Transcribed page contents
-=-=-

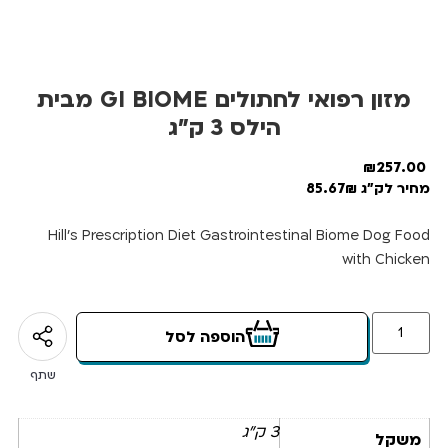
מזון רפואי לחתולים GI BIOME מבית
הילס 3 ק”ג
₪
257.00
מחיר לק"ג 85.67₪
Hill’s Prescription Diet Gastrointestinal Biome Dog Food
with Chicken
הוספה לסל
שתף
3 ק"ג
משקל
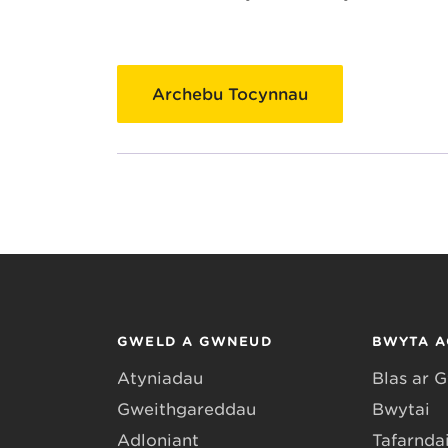
Archebu Tocynnau
GWELD A GWNEUD
BWYTA A
Atyniadau
Blas ar 
Gweithgareddau
Bwytai
Adloniant
Tafarndai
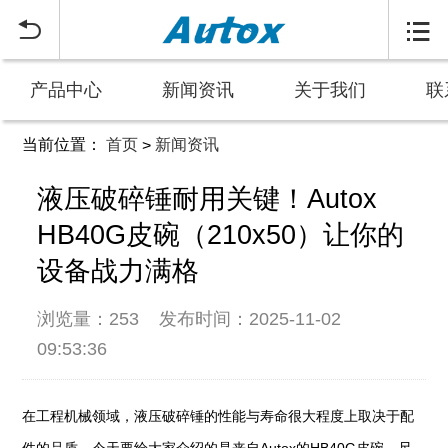


产品中心
新闻资讯
关于我们
联
当前位置：
首页
新闻资讯
>
液压破碎锤耐用关键！Autox
HB40G皮碗（210x50）让你的
设备战力满格
浏览量：253
发布时间：2025-11-02
09:53:36
在工程机械领域，液压破碎锤的性能与寿命很大程度上取决于配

-=-=-

Exercise brief —
Write out, word for word, the line containing "HB40G皮碗（210x50）让你的" and every line after it to the end of the data above.

Result —
HB40G皮碗（210x50）让你的
设备战力满格
浏览量：253
发布时间：2025-11-02
09:53:36
在工程机械领域，液压破碎锤的性能与寿命很大程度上取决于配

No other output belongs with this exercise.